• Extract to read:
—————
It is in society's interest to allow at least the basic needs (food, shelter, medicine) to be given to the mentally ill in order to at the least keep them from becoming a greater drain on society (ie by possibly becoming destructive to property and/or life), or at the most possibly becoming a PRODUCTIVE member of society.

I am giving you a money-related reason as that seems to be what you are most interested in.

I, myself would add that COMPASSION is another factor particularly if one belongs to a religion that considers compassion important.
monet

Conesa, Spain

#125 Apr 3, 2011
Census: MSP grows, but only on the edge; experts see trouble ahead

At first glance, the 2010 Census results seem satisfying and unremarkable. Only upon further review do they reveal unbalanced patterns of growth and wealth that spell trouble for Minneapolis-St. Paul as the metro economy tries to regain momentum.

The official count placed MSP's 13-county metro population at 3,278,833, up 10.4 percent from a decade ago. That was enough for the Twin Cities to retain its rank as the nation's 16th largest metro market. While the region grew 40 percent slower than during the go-go '90s, it still outpaced the 9.7 percent national rate, and it grew faster than all other Midwestern and Northeastern metros in the top 20.
—————
• Provided information:
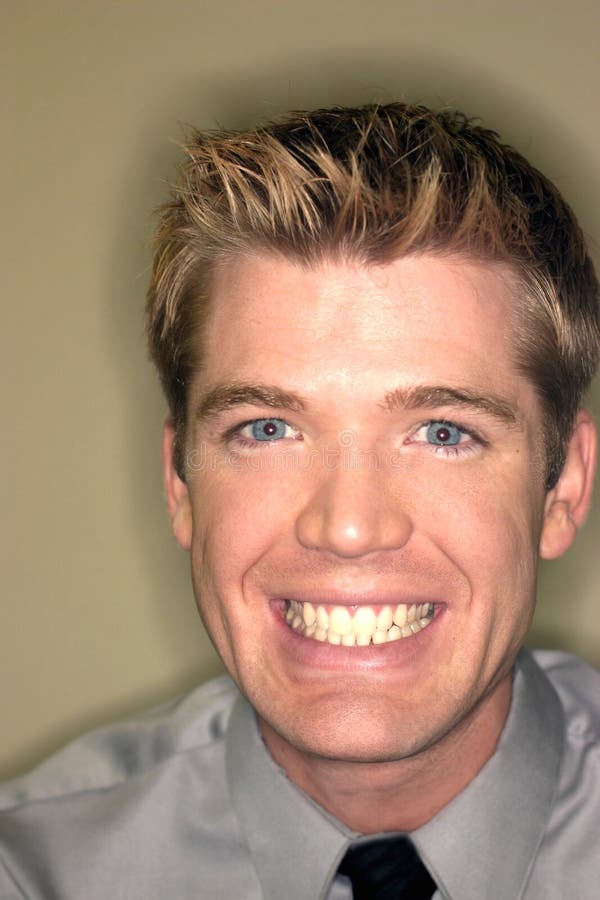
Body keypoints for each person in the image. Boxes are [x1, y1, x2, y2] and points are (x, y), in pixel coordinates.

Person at [1, 103, 599, 900]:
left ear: (563, 487)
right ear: (180, 482)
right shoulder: (34, 871)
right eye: (269, 428)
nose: (349, 527)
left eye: (444, 433)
—————
• What you are asked to do:
Answer these questions using the text.
(a) What basic needs does the text list in parentheses in its opening sentence?
(b) What was the official count of the 13-county metro population?
(c) What rank among the nation's metro markets did the Twin Cities keep?

• Problem solution:
(a) Food, shelter, and medicine.
(b) 3,278,833.
(c) 16th largest.